The outbreak is stressful for all of us, but the fear and anxiety around it can cause a severe disruption in normal day-to-day functioning for some adults and children. 

A recent study from the University of Michigan states that spending as little as 20 minutes in nature has been proven to reduce stress. Experiencing nature can slow the mind’s natural process of rumination, which is when we worry about the past and future, which can have negative consequences on mental health.

Q. Tell us about Kean’s virtual Earth Week event, Environmental Psychology: Psychological Well-being During COVID-19, co-hosted by Kean Skylands. 

It went very well. Members of the Kean community and general public — 82 in all — came together via Google Meet to hear researchers from psychology, conservation biology and environmental geography discuss current findings in environmental psychology. After the lecture, we ran through a Q&A session, mindfulness meditation and yoga practice.
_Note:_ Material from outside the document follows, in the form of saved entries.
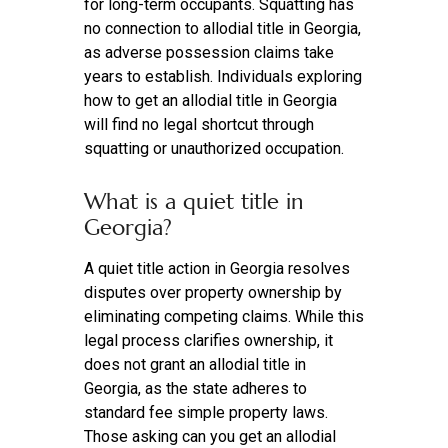
for long-term occupants. Squatting has
no connection to allodial title in Georgia,
as adverse possession claims take
years to establish. Individuals exploring
how to get an allodial title in Georgia
will find no legal shortcut through
squatting or unauthorized occupation.
What is a quiet title in
Georgia?
A quiet title action in Georgia resolves
disputes over property ownership by
eliminating competing claims. While this
legal process clarifies ownership, it
does not grant an allodial title in
Georgia, as the state adheres to
standard fee simple property laws.
Those asking can you get an allodial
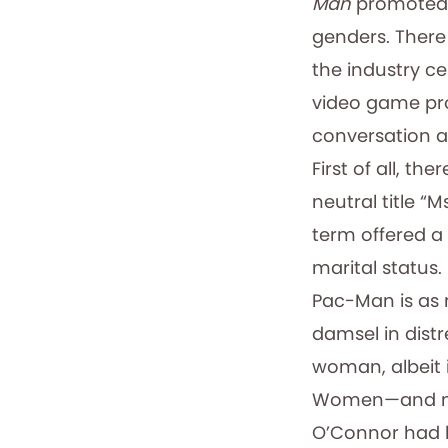
Man
promoted 
genders. There
the industry ce
video game pr
conversation ab
First of all, t
neutral title “
term offered a 
marital status.
Pac-Man is as 
damsel in distr
woman, albeit i
Women—and men
O’Connor had b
To view the session, click here. (https://drive.google.com/file/d/1ZACulKO2qL8nTRu5d2aKDW_AdfgV1IWG/view)

Besides giving participants a deeper understanding of our relationship with the environment, we also wanted to spread the word about our brand new Kean Skylands campus and the great work we are doing, using the beautiful natural setting of the campus. We partnered with the Earth Science Club and School of Environmental and Sustainability Sciences (SESS) to make this event happen. 

Q. What are some specific ways people can use the healing power of nature during this COVID-19 outbreak?
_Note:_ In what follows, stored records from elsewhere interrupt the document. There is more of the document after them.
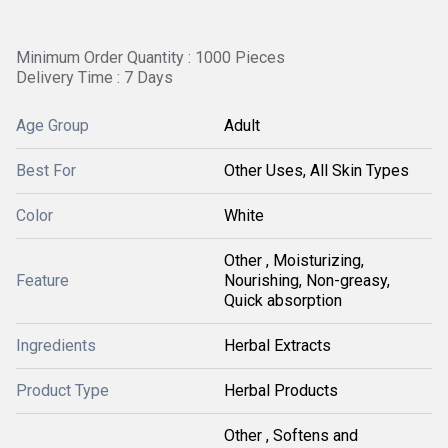
Minimum Order Quantity : 1000 Pieces
Delivery Time : 7 Days
Age Group
Adult
Best For
Other Uses, All Skin Types
Color
White
Other , Moisturizing,
Feature
Nourishing, Non-greasy,
Quick absorption
Ingredients
Herbal Extracts
Product Type
Herbal Products
Other , Softens and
With the recent stay-at-home orders, it is important to look for nature close to home, whether in your backyard or on your balcony, on a walk or bike ride around your neighborhood (maintaining appropriate social distance), or even by simply opening a window. 

Activities like starting a small garden, bringing potted plants into your home, sitting in the grass, listening to the sounds of nature, even just looking at a single item from nature like a flower can be beneficial. Certain houseplants, like English ivy, flamingo lily, spider plant, ficus and more, can even help remove toxins from the air and help you breathe easier, an added benefit. 
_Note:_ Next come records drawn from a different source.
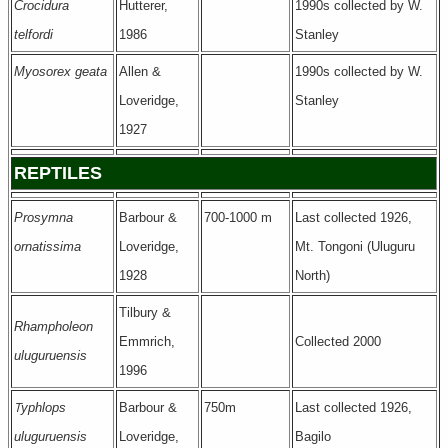
Crocidura
Hutterer,
1990s collected by W.
telfordi
1986
Stanley
Myosorex geata
Allen &
1990s collected by W.
Loveridge,
Stanley
1927
REPTILES
Prosymna
Barbour &
700-1000 m
Last collected 1926,
ornatissima
Loveridge,
Mt. Tongoni (Uluguru
1928
North)
Tilbury &
Rhampholeon
Emmrich,
Collected 2000
uluguruensis
1996
T
yphlops
Barbour &
750m
Last collected 1926,
uluguruensis
Loveridge,
Bagilo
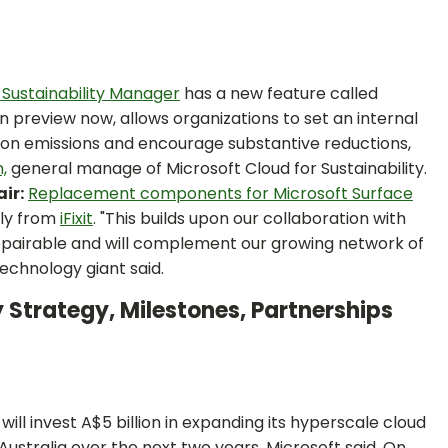
 Sustainability Manager
has a new feature called
in preview now, allows organizations to set an internal
rbon emissions and encourage substantive reductions,
,
general manage of Microsoft Cloud for Sustainability.
ir:
Replacement components for Microsoft Surface
tly from
iFixit
. "This builds upon our collaboration with
repairable and will complement our growing network of
technology giant said.
 Strategy, Milestones, Partnerships
l invest A$5 billion in expanding its hyperscale cloud
Australia over the next two years, Microsoft said. On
If you can’t get outside, simply looking out the window at a natural view has been shown to be beneficial. If you don’t have access to natural views, several studies have shown that viewing photos of nature and landscapes are also effective in reducing stress. Several national parks are now offering virtual tours online for those unable to get outside. 

(https://artsandculture.withgoogle.com/en-us/national-parks-service)

The key is to bring a level of attention and mindfulness to the activity. 

Q. Can nature be brought into hospitals or nursing homes to help people in those settings?

Yes! Optimizing a patient’s healing environment is something I am very passionate about. 

Plants are a great way to bring nature into places like nursing homes and hospitals as long as they are permitted in that particular unit. The addition of gardening spaces, particularly in nursing homes, would give residents time outdoors and exercise, and let them continue an activity they enjoyed at home.

Incorporating green spaces in waiting areas and community rooms is another way to bring green spaces inside to benefit patients and their family members. Ideally, all care facilities would place nature photography in patients rooms so they could experience the benefits of nature without having to go outdoors.

Lastly, green spaces in a medical setting are not just beneficial to patients but to caregivers and medical professionals as well.